ISLAMABAD: A ceremony to commemorate the 12th anniversary of the 2005 earthquake was held at the site of Margalla Towers. A ceremony started with prayers for the those who perished in the powerful earthquake. Families of the Margalla Towers victims and representatives of the civil society laid flowers at the site. Various ceremonies were held all across the country to remember the victims of the powerful earthquake that shook Azad Kashmir and various other areas of the country on October 8, 2005.

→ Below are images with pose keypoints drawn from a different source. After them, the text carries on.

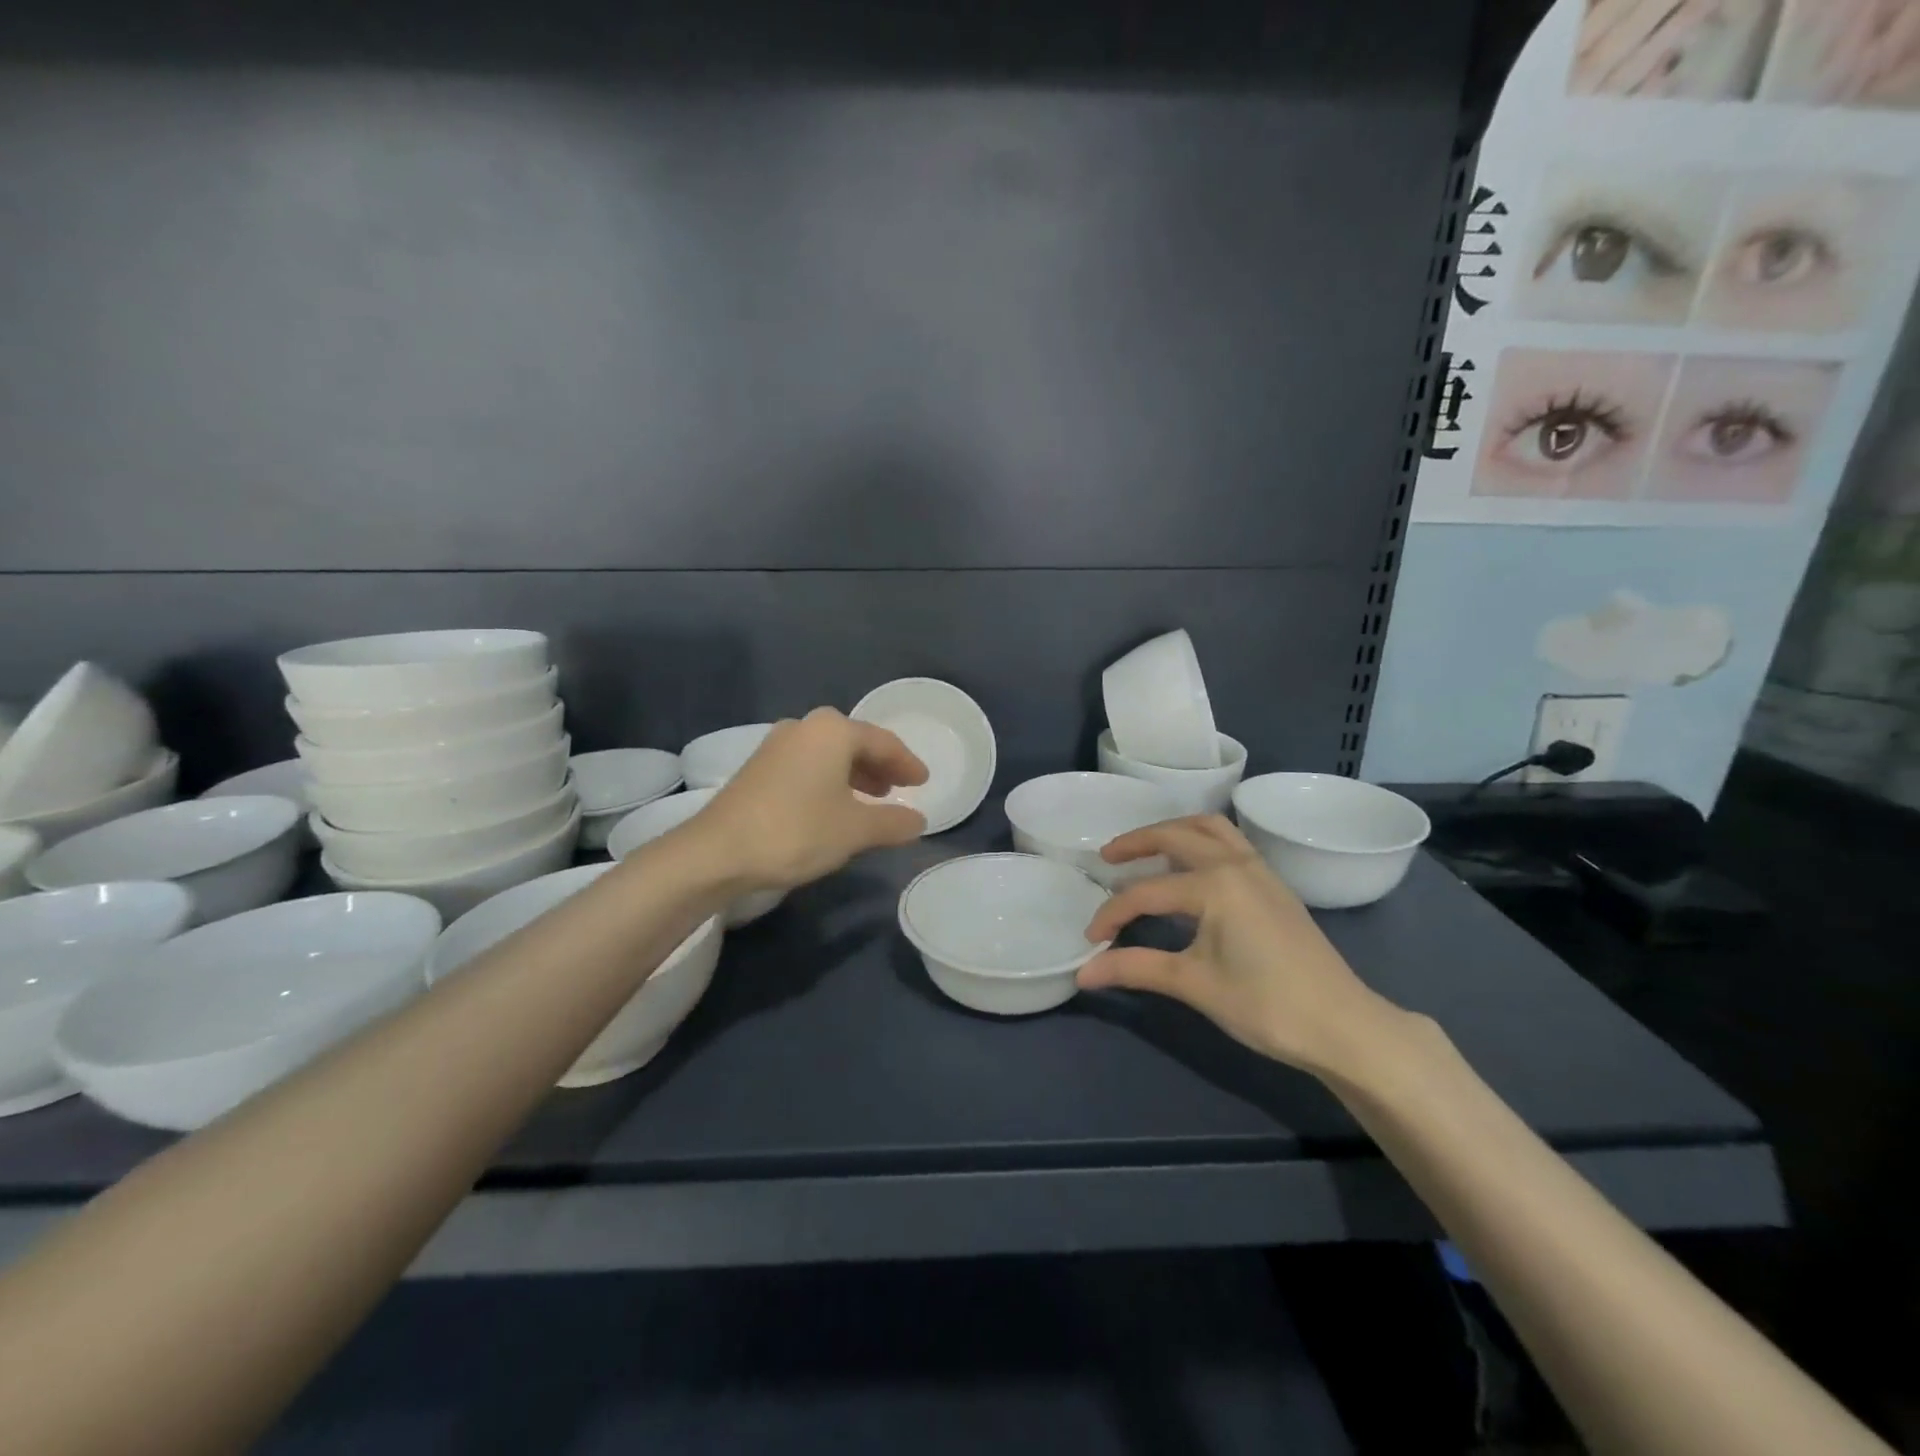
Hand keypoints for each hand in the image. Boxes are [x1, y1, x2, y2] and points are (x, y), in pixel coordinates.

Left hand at [694, 708, 928, 891]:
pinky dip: (830, 780)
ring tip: (873, 799)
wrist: (717, 852)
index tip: (924, 782)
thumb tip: (918, 820)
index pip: (883, 742)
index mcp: (833, 731)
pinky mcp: (759, 767)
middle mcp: (805, 727)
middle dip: (880, 766)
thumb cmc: (797, 830)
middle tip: (900, 788)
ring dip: (854, 774)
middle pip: (854, 742)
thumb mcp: (855, 831)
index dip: (907, 763)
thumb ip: (892, 822)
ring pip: (829, 754)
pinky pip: (808, 765)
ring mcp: (777, 745)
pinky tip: (834, 806)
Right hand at [1077, 815, 1401, 1078]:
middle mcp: (1236, 864)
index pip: (1146, 892)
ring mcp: (1260, 871)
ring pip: (1209, 828)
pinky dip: (1201, 841)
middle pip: (1176, 836)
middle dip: (1136, 843)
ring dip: (1173, 831)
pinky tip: (1191, 868)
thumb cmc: (1266, 1005)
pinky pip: (1230, 843)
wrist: (1344, 1026)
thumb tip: (1084, 973)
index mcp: (1215, 884)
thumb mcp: (1194, 984)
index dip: (1112, 914)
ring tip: (1147, 850)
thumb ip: (1136, 969)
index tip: (1091, 940)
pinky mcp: (1274, 885)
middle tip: (1106, 858)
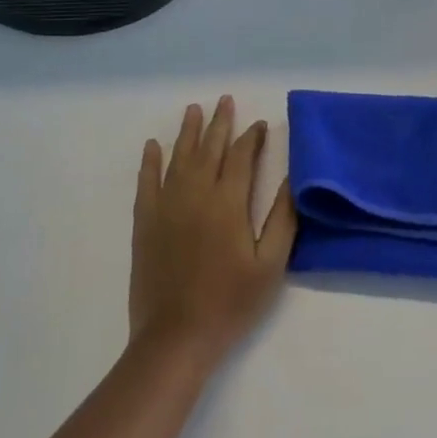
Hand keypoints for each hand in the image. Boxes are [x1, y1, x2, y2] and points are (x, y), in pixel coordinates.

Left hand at [130, 96, 297, 367]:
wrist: (176, 337)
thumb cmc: (230, 303)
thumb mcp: (270, 265)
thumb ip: (282, 219)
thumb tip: (291, 180)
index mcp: (228, 203)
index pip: (241, 158)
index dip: (251, 138)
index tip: (260, 125)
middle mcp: (195, 194)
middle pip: (209, 149)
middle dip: (219, 124)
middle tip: (225, 101)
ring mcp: (166, 206)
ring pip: (178, 158)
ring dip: (188, 132)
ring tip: (194, 110)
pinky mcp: (145, 222)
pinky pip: (147, 182)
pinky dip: (150, 161)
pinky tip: (153, 146)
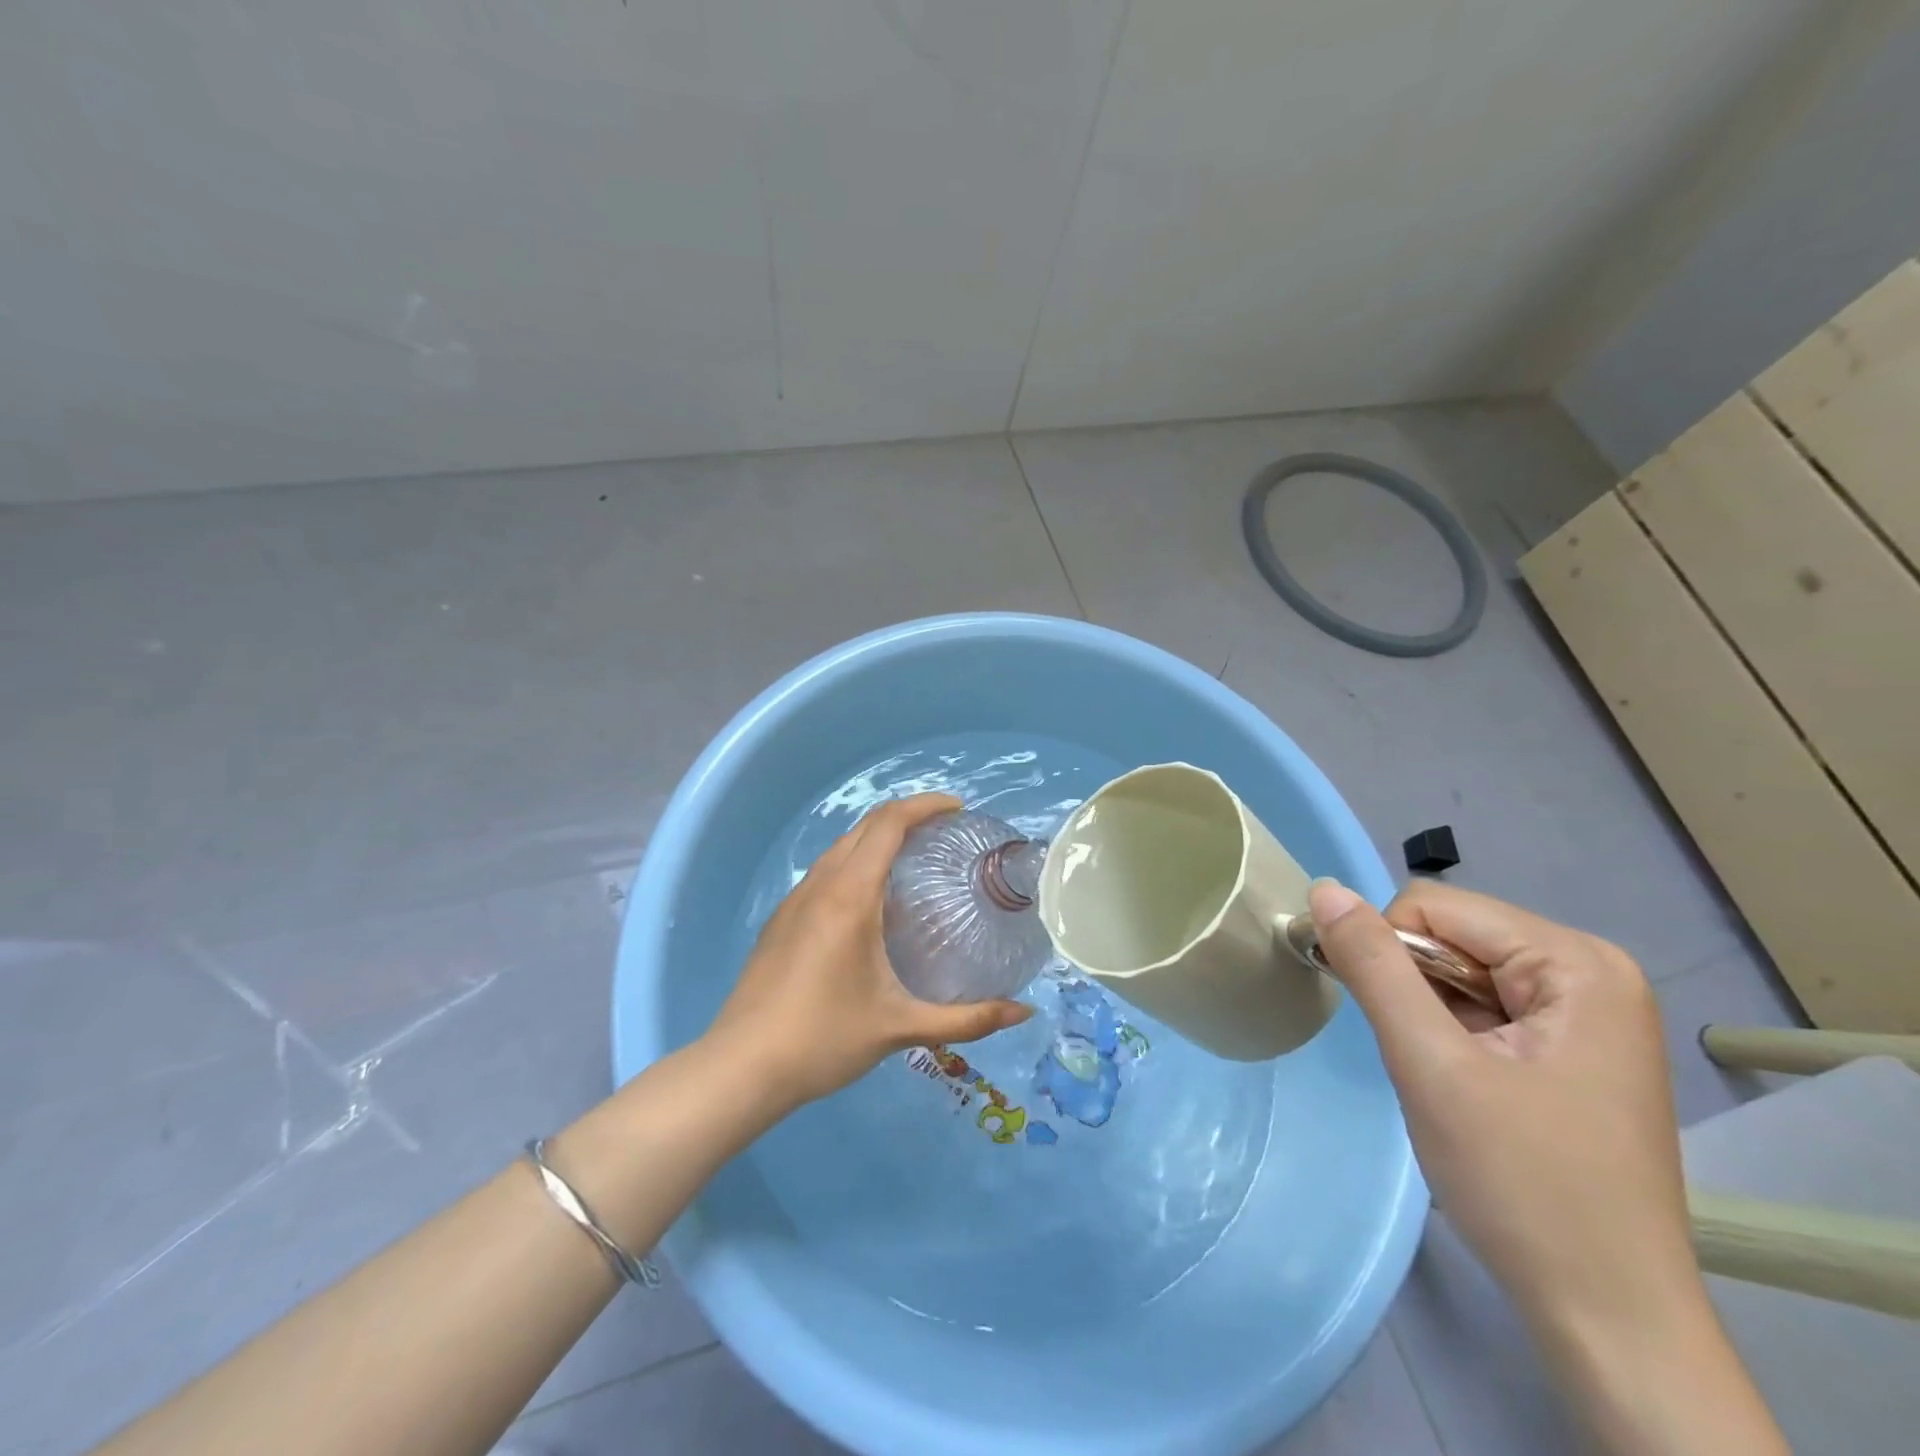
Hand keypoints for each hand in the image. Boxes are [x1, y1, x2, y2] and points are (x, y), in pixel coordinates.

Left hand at [707, 793, 1032, 1113]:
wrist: (741, 1068)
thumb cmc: (824, 1039)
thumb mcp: (901, 1028)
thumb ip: (967, 1019)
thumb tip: (1024, 1011)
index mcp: (850, 896)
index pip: (889, 824)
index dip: (925, 806)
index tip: (958, 809)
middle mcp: (820, 885)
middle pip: (865, 827)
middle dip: (907, 816)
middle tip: (946, 832)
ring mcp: (795, 900)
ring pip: (841, 847)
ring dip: (878, 838)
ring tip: (915, 859)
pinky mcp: (781, 920)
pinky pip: (825, 871)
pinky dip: (856, 862)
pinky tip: (872, 900)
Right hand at [1309, 879, 1786, 1454]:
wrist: (1608, 1318)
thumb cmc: (1522, 1183)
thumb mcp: (1430, 1064)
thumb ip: (1373, 966)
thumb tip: (1324, 889)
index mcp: (1577, 962)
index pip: (1434, 907)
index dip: (1391, 955)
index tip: (1394, 1026)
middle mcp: (1593, 971)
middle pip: (1452, 935)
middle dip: (1415, 987)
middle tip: (1424, 1060)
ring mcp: (1590, 1010)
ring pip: (1461, 970)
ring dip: (1431, 1013)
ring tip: (1447, 1079)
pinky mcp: (1576, 1045)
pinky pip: (1485, 1004)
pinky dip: (1453, 1034)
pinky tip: (1468, 1087)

The earthquake had Kashmir and areas far and wide in the early morning of October 8, 2005. The 7.6 magnitude earthquake continued for minutes without giving any chance to the people to escape. Schools, hospitals, businesses, roads, bridges, homes, and infrastructure were badly damaged. The earthquake resulted in death of thousands of people and injuries to many more besides heavy damage to the buildings in Azad Kashmir, Khyber Pakhtunkhwa and other parts of the country. The massive jolts turned multi-storey Margalla Towers structure in federal capital Islamabad into a heap of debris. It has been 12 years since the deadly 7.6-magnitude earthquake rocked Pakistan, but owning it to the unfulfilled promises by the government, thousands of physically disabled victims in Azad Kashmir still struggle to live a normal life. One such story is of Muzaffarabad’s Kiran Shehzadi. Shehzadi of Dhanni Mai Sahiba – a rural constituency in Muzaffarabad, having buried under a collapsed school’s building in 2005, received severe injuries to her spine.
Even after learning that she will be physically disabled for life, Shehzadi didn’t lose hope and continued her studies. While her parents were forced to move to the city because of her medical condition, Shehzadi accepted her disability as a challenge and learned to live with it. “Our educational institutions lack proper facilities for disabled students. One of the biggest issues faced by disabled people is that of transportation. I am a private graduate and want to study further,” she said. Shehzadi said that the government had done nothing to help her and other people disabled in the tragedy. “I want the disabled people to be provided rights. Most importantly, I demand employers to obey the government allotted quotas for the disabled people,” she said.
Published in Daily Times, October 9th 2017.